In 2016, Dana Rohrabacher flew to Moscow for a meeting with Russia’s deputy general prosecutor. We he returned to D.C., the California Republican lobbied to take an expanded version of the Magnitsky Act, a bipartisan law that allows the US to sanction Russan human rights offenders, OFF the congressional agenda. The bill was named in honor of Sergei Magnitsky, Browder’s lawyer, who died in 2009 in a Moscow prison. (Browder successfully lobbied Congress to pass the Magnitsky Act in 2012.)
Rohrabacher also returned from Russia with a propaganda film he screened for colleagues in his office. Rohrabacher’s attempt to block the expanded bill failed.
“There is absolutely no reason why any member of Congress would do this … unless there was something else going on,” Browder said. “Somehow the Russians have got damaging information on Dana Rohrabacher, or that they’ve found some way of financing him in such a way that they’ve influenced his behavior.”
Rohrabacher isn’t the only congressman Browder suspects is in Putin’s pocket.

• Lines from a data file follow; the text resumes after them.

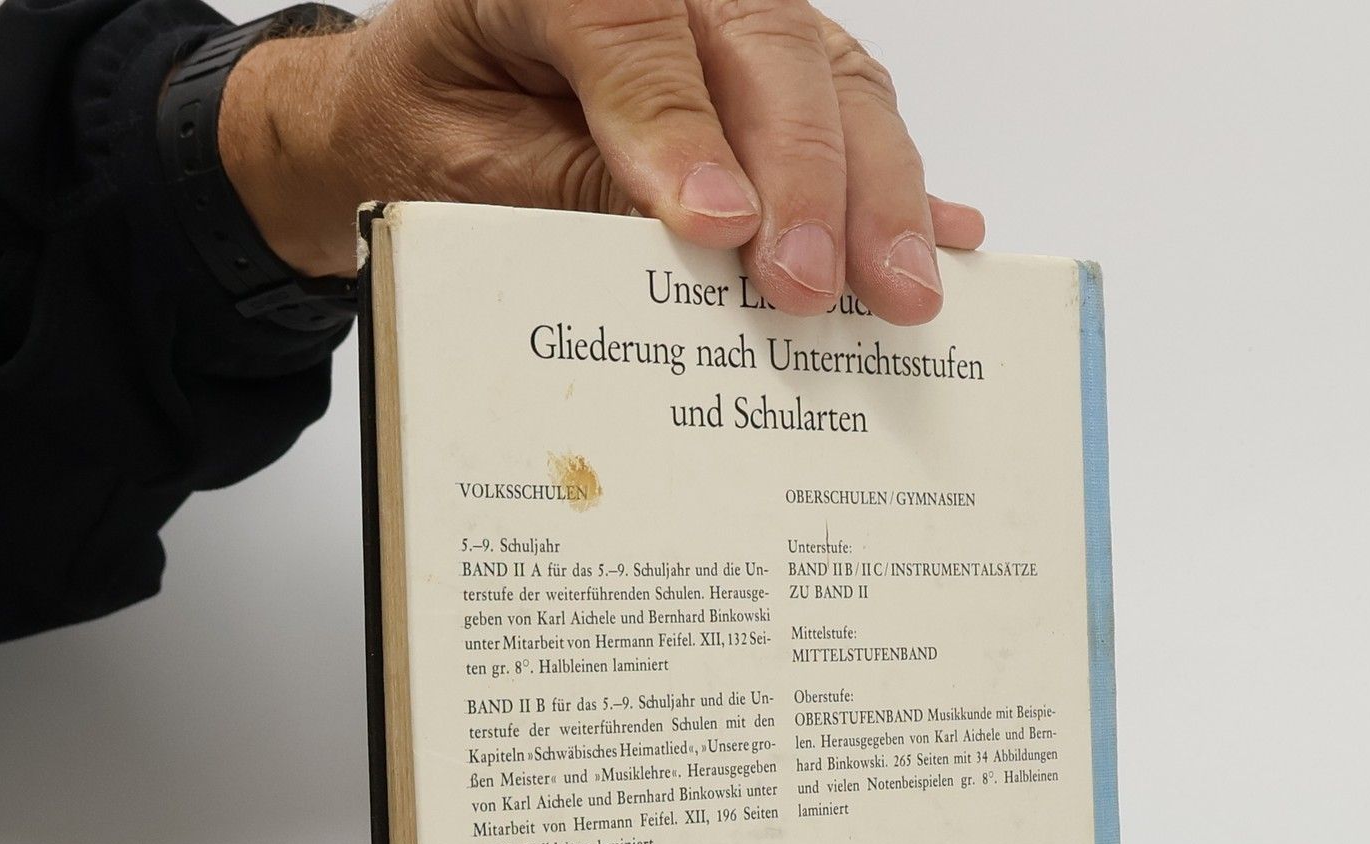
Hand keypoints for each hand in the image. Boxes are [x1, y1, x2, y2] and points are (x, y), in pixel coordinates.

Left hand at [217, 0, 985, 322]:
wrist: (426, 103)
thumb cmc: (438, 121)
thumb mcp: (465, 163)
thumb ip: (572, 182)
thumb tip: (699, 227)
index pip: (633, 22)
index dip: (686, 128)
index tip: (722, 231)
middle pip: (768, 45)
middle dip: (807, 178)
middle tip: (814, 288)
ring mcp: (728, 12)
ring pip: (831, 75)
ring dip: (874, 191)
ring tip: (896, 290)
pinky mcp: (772, 65)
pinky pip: (850, 104)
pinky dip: (895, 179)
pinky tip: (943, 236)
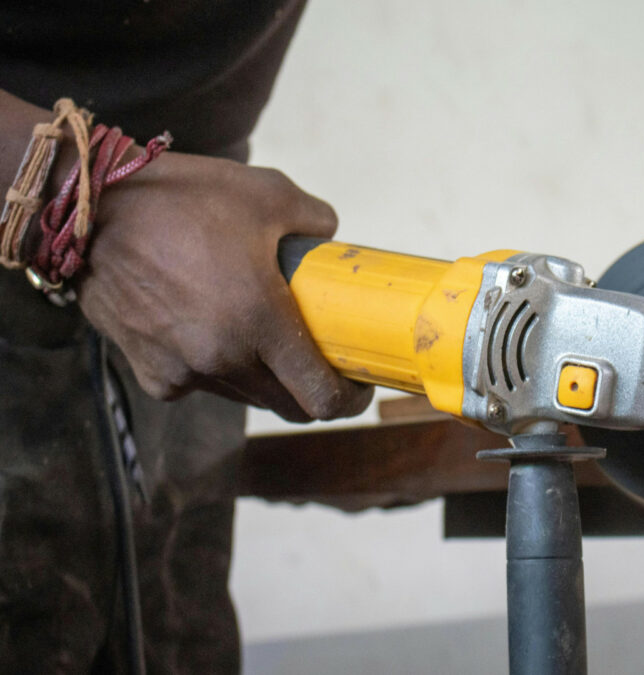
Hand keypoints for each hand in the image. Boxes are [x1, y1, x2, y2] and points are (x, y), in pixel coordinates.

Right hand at [76, 151, 372, 421]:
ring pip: (247, 396)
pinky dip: (221, 367)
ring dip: (266, 376)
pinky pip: (204, 384)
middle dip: (313, 391)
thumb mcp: (268, 193)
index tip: (360, 382)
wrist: (88, 211)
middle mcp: (223, 360)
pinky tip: (215, 327)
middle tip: (323, 359)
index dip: (349, 399)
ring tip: (265, 332)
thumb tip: (333, 240)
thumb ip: (316, 221)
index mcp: (259, 322)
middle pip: (289, 406)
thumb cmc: (182, 199)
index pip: (320, 397)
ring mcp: (184, 373)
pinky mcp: (153, 373)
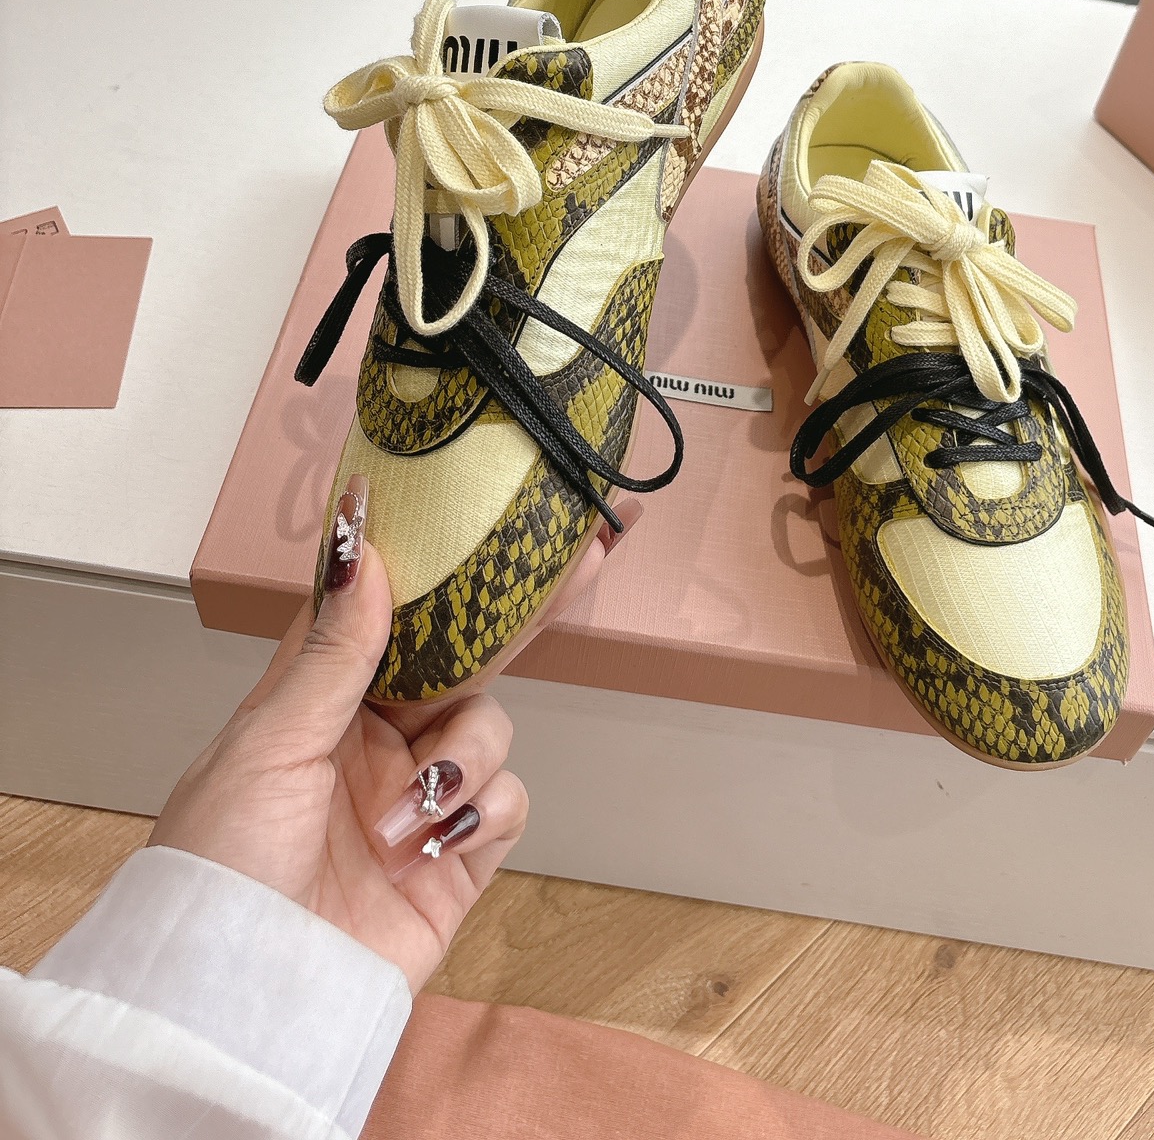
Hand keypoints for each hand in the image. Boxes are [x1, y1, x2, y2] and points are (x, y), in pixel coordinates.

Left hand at [151, 479, 636, 990]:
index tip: (479, 497)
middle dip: (516, 613)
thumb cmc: (219, 871)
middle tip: (585, 554)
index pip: (387, 607)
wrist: (239, 1006)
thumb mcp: (267, 745)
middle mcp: (372, 738)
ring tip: (407, 814)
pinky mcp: (455, 859)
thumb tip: (362, 545)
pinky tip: (431, 843)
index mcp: (316, 698)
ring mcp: (418, 796)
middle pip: (462, 655)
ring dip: (465, 758)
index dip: (432, 554)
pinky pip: (507, 802)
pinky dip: (481, 811)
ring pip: (492, 726)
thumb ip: (332, 651)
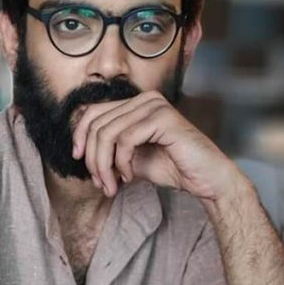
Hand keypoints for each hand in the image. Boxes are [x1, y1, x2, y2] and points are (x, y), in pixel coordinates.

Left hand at [71, 91, 242, 199]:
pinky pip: (125, 139)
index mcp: (137, 103)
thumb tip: (80, 150)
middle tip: (101, 183)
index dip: (79, 135)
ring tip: (111, 185)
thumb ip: (109, 149)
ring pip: (108, 133)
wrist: (206, 180)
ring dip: (104, 165)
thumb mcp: (131, 158)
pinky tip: (129, 176)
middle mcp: (145, 99)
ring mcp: (155, 105)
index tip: (77, 159)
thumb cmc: (172, 168)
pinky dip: (121, 162)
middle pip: (98, 123)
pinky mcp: (163, 118)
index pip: (94, 112)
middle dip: (93, 158)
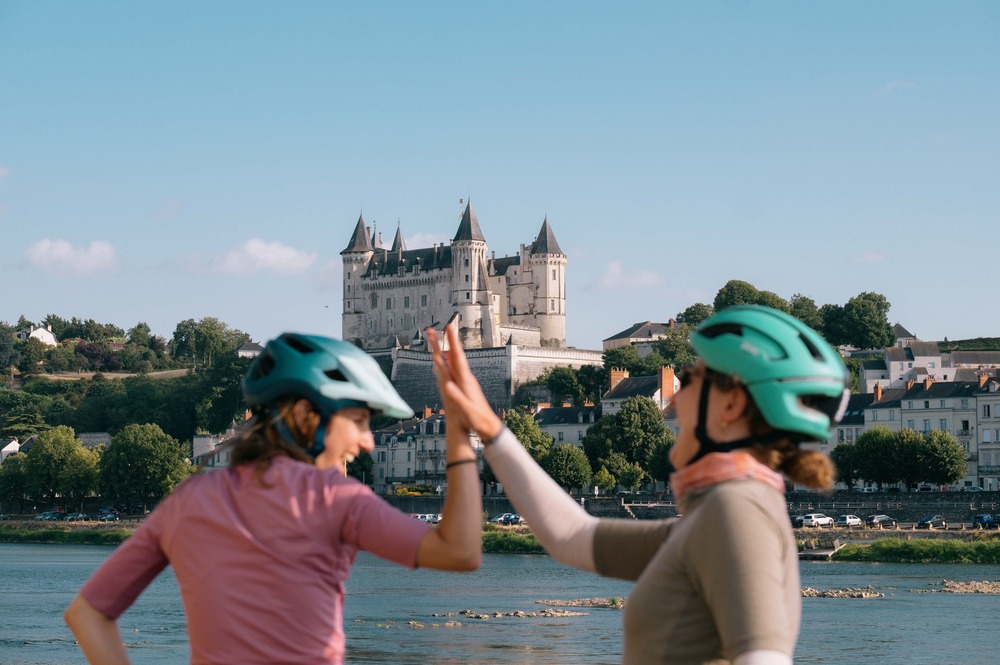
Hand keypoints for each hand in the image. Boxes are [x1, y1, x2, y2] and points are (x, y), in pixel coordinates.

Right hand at [427, 323, 502, 440]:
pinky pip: (455, 369)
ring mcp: (467, 382)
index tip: (449, 327)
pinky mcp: (466, 387)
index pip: (457, 357)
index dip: (452, 342)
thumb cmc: (478, 420)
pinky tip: (448, 361)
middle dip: (449, 340)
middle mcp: (467, 378)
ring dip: (448, 349)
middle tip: (443, 326)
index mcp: (465, 381)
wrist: (489, 427)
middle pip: (456, 356)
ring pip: (455, 361)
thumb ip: (457, 398)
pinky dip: (450, 361)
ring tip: (442, 339)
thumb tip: (447, 385)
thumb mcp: (466, 411)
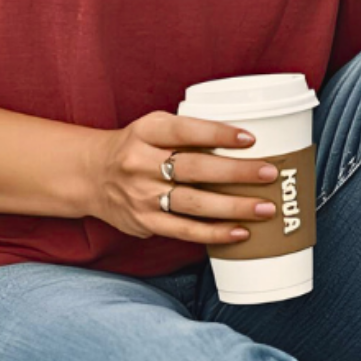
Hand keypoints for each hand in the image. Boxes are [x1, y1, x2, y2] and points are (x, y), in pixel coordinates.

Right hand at [88, 111, 280, 247]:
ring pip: (193, 203)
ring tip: (265, 208)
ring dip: (233, 207)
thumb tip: (246, 143)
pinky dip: (214, 233)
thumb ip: (189, 132)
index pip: (185, 130)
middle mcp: (141, 162)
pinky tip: (240, 232)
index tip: (249, 138)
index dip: (217, 134)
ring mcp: (141, 195)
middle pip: (194, 168)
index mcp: (147, 131)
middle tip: (270, 173)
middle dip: (236, 173)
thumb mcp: (153, 127)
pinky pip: (184, 230)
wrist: (91, 175)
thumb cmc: (136, 147)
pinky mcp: (144, 222)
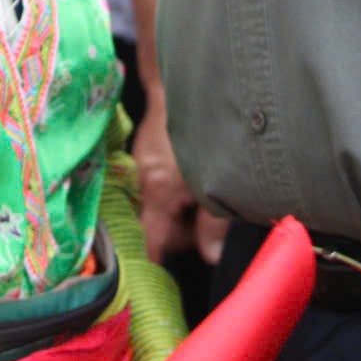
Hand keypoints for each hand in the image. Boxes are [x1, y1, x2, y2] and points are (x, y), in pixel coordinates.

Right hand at [132, 85, 199, 262]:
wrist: (191, 74)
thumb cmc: (208, 129)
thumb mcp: (216, 183)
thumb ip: (214, 225)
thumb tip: (211, 260)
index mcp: (157, 193)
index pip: (147, 245)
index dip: (154, 268)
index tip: (163, 286)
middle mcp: (144, 180)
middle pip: (156, 226)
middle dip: (180, 236)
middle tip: (209, 232)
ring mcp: (145, 162)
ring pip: (161, 204)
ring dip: (181, 212)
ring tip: (207, 205)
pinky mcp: (151, 148)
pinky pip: (163, 183)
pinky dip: (178, 191)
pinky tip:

“The other person I am very suspicious about is Rand Paul,” Browder said, noting that the Kentucky Republican senator traveled to Moscow in August and a week later called on Trump to lift sanctions on a pair of Russian lawmakers who are on the so-called Magnitsky list.
“Why would he do that? The people of Kentucky don’t want that to happen,” Browder said. “It makes no sense to me why a U.S. politician under the circumstances right now would be trying to loosen sanctions on Russia.”